PASSAGE PROVIDED —
★ ★ ★

In this example, the runtime has status.storage.topic set to connect-status. Records in this topic show the status for a connector named file-source and Kafka Connect uses that name to derive the key, status-connector-file-source, for records related to the connector.

Group Membership

In addition to topics, Kafka Connect makes extensive use of Kafka’s group membership API.

First, for each sink connector, the Kafka Connect runtime runs a regular consumer group that consumes records from Kafka to pass them to the connector. By default, the groups are named after the connector name; for example, for a connector named file-sink, the group is connect-file-sink. Each consumer in the group provides records to a single task. These groups and their offsets can be retrieved using regular consumer groups tools, such as kafka-consumer-groups.sh.

In addition, Kafka Connect uses the group membership API to assign connectors and tasks to workers and ensure each user partition is only consumed by a single sink task per connector. At startup, Kafka Connect creates a group using the group.id value from its configuration. This group is not directly visible by the consumer groups tools, as it’s not a consumer group, but it works in essentially the same way. This is why all workers with the same group.id value become part of the same Kafka Connect cluster.

To be a member of a group, workers, just like regular consumers, have to heartbeat regularly. A heartbeat is a request that contains the group name, the member ID and a few more fields to identify the sender. It is sent at regular intervals (specified by heartbeat.interval.ms, with a default value of three seconds) by all workers to the group coordinator. If a worker stops sending heartbeats, the coordinator detects it, removes the worker from the group, and triggers a rebalance. During a rebalance, tasks are assigned to workers using a rebalance protocol.

Rebalance Protocols

The specifics of rebalance (or rebalancing) protocols are generally hard to comprehend. Thankfully, to use Kafka Connect effectively, it’s enough to understand the high-level process described in this section.

Kafka Connect wants to ensure that all tasks are running, that each task is run by a single worker, and that tasks are spread evenly across all workers. The distribution of tasks has to be updated anytime the resources that are managed by Kafka Connect change, such as when a worker joins or leaves the group, or when tasks from a connector are added or removed. When resources change, Kafka Connect has to rebalance tasks across the workers.

The mechanism that Kafka Connect uses for rebalances has changed over time. Until Kafka 2.3, during a rebalance, Kafka Connect simply stopped all tasks and reassigned them all onto the available workers. This is called the eager rebalance protocol, also called “stop the world.” The main issue with this protocol is that Kafka Connect can run a set of independent connectors, and each time one of these connectors decides to create or delete tasks, all connectors and tasks are stopped, then reassigned to workers, then restarted. In a busy Kafka Connect cluster, this can cause long and repetitive pauses in data processing. It also makes rolling restarts very expensive, as each worker causes two rebalances to happen: one when it shuts down and another one when it restarts.

★ ★ ★

TASKS TO PERFORM —
• A. Do these statements agree with the Kafka Connect passage? Answer yes or no for each, quoting the words of the passage that decide it: (i) By default, the consumer group for a sink connector named file-sink is called connect-file-sink. (ii) The group that Kafka Connect creates from its group.id value can be seen directly with the regular consumer groups tools. (iii) Workers send heartbeats every three seconds by default.
• B. From the Kafka Connect passage, extract word for word the stretch that runs from "In addition, Kafka" to "Kafka Connect cluster.".
• C. Please carry the Kafka Connect passage on from the point where it stops.

LISTED RECORDS —
★ ★ ★

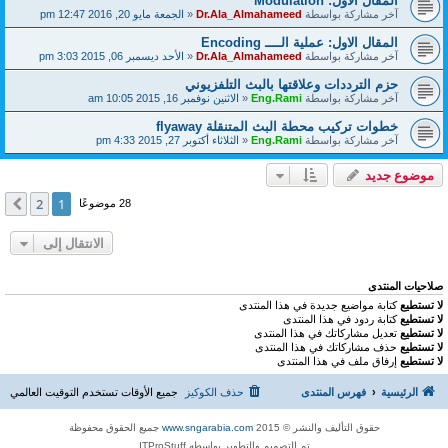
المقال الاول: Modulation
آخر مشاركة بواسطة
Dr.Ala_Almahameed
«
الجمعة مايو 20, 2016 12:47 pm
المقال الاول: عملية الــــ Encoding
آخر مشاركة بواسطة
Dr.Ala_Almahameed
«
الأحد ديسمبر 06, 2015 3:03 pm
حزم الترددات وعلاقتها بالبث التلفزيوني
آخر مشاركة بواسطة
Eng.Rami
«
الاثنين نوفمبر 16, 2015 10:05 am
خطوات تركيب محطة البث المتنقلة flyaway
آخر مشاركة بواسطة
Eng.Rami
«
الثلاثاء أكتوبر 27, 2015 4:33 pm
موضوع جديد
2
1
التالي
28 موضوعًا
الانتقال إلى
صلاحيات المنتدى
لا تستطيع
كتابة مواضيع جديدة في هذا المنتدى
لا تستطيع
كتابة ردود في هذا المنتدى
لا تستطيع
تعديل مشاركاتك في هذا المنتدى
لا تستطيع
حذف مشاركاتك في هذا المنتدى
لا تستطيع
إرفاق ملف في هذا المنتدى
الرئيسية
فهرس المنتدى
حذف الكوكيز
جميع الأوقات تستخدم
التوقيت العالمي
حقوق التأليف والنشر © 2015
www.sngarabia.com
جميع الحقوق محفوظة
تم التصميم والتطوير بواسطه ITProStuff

★ ★ ★

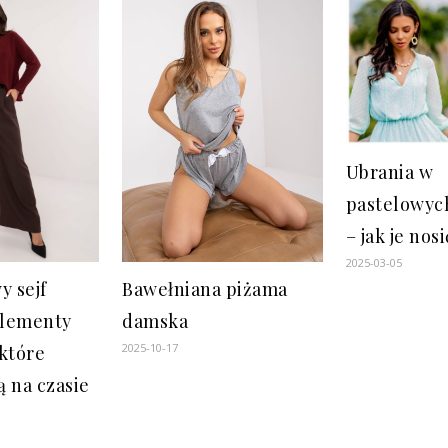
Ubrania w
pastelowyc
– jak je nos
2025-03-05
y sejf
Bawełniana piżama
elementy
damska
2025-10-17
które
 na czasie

★ ★ ★

ANSWERS TO THE TASKS —
• A.
(i) Yes: "for a connector named file-sink, the group is connect-file-sink"
(ii) No: "This group is not directly visible by the consumer groups tools, as it’s not a consumer group"
(iii) Yes: "specified by heartbeat.interval.ms, with a default value of three seconds"

• B.
In addition, Kafka Connect uses the group membership API to assign connectors and tasks to workers and ensure each user partition is only consumed by a single sink task per connector. At startup, Kafka Connect creates a group using the group.id value from its configuration. This group is not directly visible by the consumer groups tools, as it’s not a consumer group, but it works in essentially the same way. This is why all workers with the same group.id value become part of the same Kafka Connect cluster.

• C.
In Kafka 2.3, Connect introduced an incremental cooperative rebalance protocol called compatible. The idea is to avoid stopping all connectors and tasks each time a rebalance happens and instead only rebalance the resources that need to be rebalanced (incrementally, if possible). For example, if a worker disappears, Kafka Connect waits a short duration before rebalancing anything. This is because workers usually don’t experience destructive failures and will restart immediately. If a worker rejoins quickly, it keeps the tasks that it owned before and no rebalance is needed. If the worker does not rejoin quickly enough—the duration is specified via scheduled.rebalance.max.delay.ms, with a default of five minutes—then the tasks it used to run are reassigned to available workers.

Since Kafka 2.4, the default rebalance protocol is sessioned. In terms of rebalancing behavior, it works exactly the same way as compatible, but it also ensures that intra-cluster communications are secured. Like compatible, sessioned is only active if all workers support it; otherwise, it defaults to the common protocol shared by all workers.

The rebalance protocol used by Kafka Connect is specified by the connect.protocol configuration. Users should keep the default value for the version they use and only consider downgrading to eager if they rely on its specific behavior.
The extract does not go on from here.